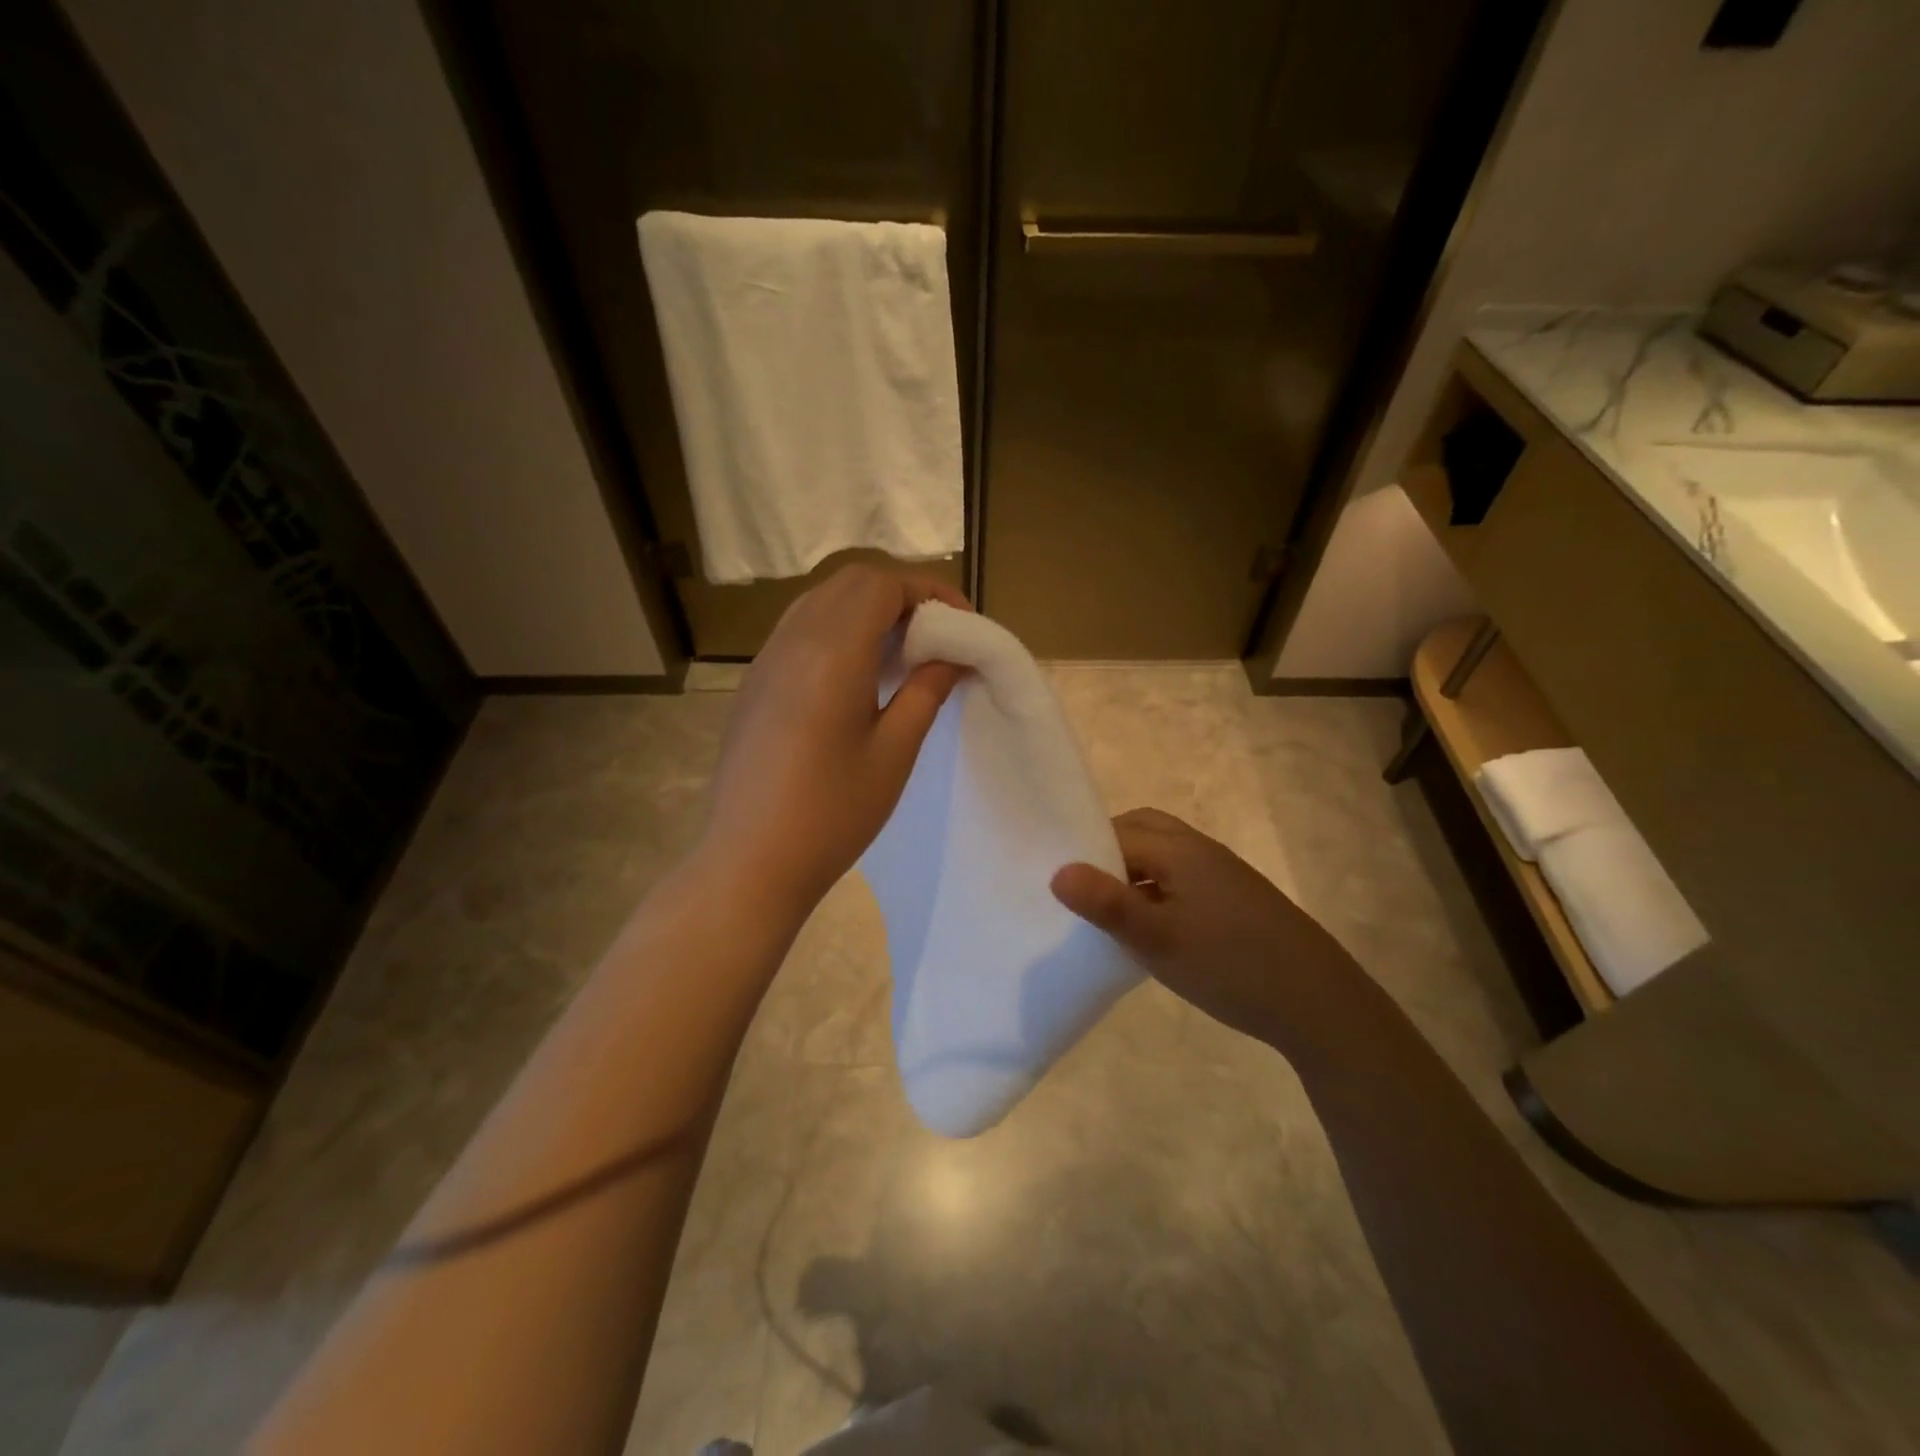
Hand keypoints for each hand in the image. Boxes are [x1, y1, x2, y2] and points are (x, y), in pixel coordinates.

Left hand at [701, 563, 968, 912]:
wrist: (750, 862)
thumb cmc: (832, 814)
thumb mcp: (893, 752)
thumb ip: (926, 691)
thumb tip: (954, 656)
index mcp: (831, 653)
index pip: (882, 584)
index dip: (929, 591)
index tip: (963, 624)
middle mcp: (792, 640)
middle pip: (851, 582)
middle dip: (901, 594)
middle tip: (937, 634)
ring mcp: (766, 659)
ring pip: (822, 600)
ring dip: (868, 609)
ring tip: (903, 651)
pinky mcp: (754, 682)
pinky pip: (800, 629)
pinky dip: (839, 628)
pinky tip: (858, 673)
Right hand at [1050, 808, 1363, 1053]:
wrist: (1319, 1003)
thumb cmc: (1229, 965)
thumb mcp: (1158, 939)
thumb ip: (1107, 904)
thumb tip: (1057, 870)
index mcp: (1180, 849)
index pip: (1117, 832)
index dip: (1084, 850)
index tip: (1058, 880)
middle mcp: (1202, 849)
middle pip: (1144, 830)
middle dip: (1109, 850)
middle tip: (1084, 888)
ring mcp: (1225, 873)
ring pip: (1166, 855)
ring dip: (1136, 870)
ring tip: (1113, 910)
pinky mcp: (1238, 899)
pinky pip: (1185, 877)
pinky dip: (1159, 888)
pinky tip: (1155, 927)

* * *

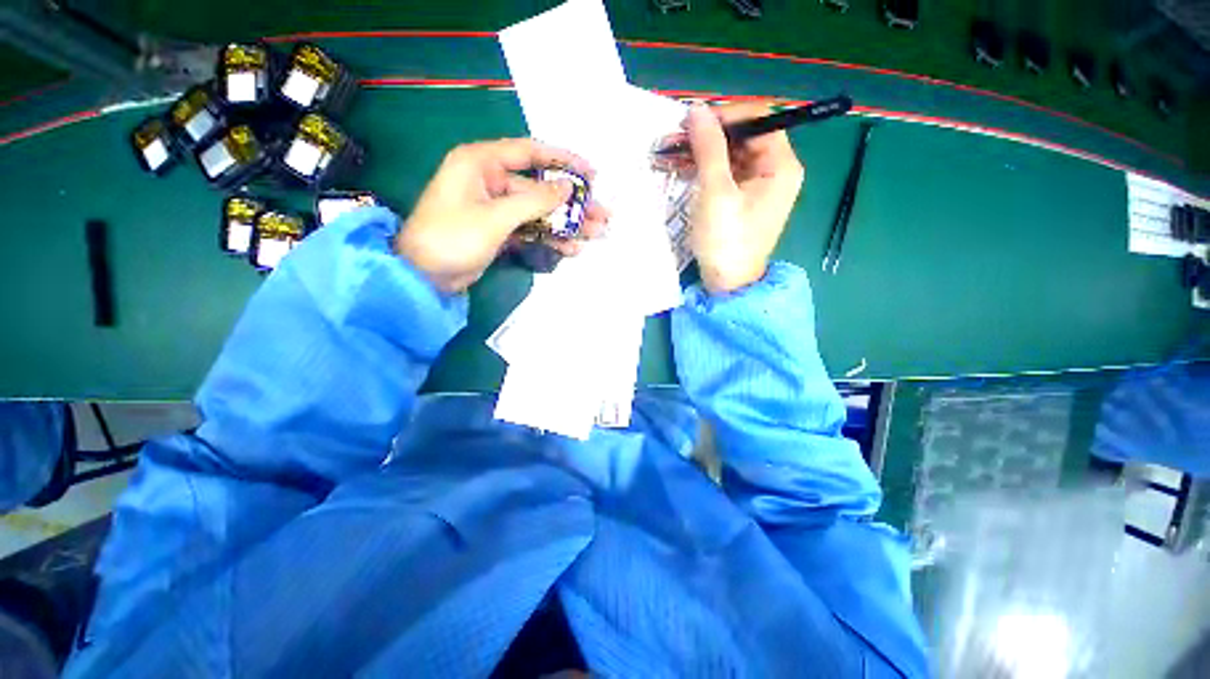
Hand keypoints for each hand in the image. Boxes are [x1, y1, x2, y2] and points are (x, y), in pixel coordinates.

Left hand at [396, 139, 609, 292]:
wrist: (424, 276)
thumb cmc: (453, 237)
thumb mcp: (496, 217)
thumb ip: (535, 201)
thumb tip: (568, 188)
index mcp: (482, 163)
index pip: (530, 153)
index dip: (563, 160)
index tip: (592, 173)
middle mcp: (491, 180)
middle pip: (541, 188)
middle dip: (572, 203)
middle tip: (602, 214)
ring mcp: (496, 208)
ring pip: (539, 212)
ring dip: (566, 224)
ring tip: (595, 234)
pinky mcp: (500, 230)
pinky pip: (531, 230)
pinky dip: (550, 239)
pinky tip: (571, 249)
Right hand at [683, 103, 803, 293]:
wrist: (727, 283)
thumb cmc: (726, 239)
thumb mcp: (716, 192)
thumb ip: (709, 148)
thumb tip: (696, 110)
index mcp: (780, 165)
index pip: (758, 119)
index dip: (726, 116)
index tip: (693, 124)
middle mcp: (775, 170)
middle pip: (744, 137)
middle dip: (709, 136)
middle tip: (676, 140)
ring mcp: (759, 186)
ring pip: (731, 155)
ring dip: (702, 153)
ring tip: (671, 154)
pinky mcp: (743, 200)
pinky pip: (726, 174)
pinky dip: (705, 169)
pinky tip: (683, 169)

--

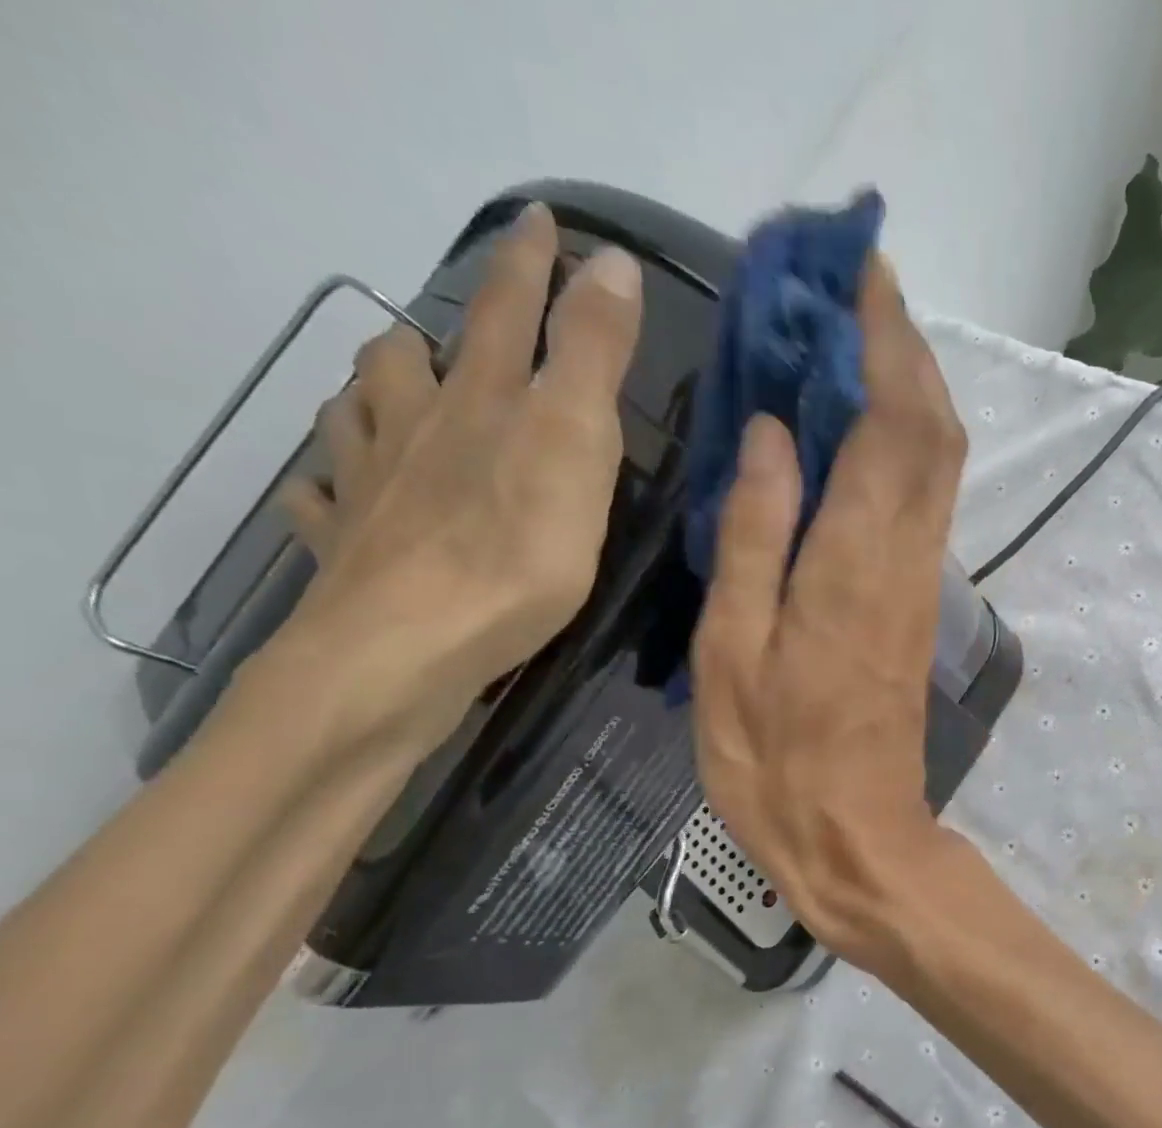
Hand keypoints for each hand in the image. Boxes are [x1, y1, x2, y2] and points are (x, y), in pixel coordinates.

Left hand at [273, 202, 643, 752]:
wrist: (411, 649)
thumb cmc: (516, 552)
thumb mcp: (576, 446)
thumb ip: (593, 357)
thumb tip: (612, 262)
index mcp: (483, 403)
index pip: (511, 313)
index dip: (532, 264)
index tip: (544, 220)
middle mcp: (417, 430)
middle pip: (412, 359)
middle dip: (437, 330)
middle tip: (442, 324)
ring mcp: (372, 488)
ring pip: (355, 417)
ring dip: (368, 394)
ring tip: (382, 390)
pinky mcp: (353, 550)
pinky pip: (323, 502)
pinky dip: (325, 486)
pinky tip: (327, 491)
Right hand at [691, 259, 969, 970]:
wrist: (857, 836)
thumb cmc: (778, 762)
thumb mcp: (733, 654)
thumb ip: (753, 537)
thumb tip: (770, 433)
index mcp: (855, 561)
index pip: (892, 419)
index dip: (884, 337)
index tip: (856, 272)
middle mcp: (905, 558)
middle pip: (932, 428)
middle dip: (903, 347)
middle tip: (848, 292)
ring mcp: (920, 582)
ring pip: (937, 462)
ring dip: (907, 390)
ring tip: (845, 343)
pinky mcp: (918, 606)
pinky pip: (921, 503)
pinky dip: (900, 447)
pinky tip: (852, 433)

Exercise: Within the data above, the lines from the one with "ring dip: (702, 153)" to the one with "pinky tip: (683, 169)" must be repeated exactly; no other line belongs in the answer.

Answer to the exercise:
ring dip: (702, 153)
ring tip: (671, 154)
pinky mcp: (743, 200)
pinky pip: (726, 174)
pinky dip: (705, 169)
pinky tip: (683, 169)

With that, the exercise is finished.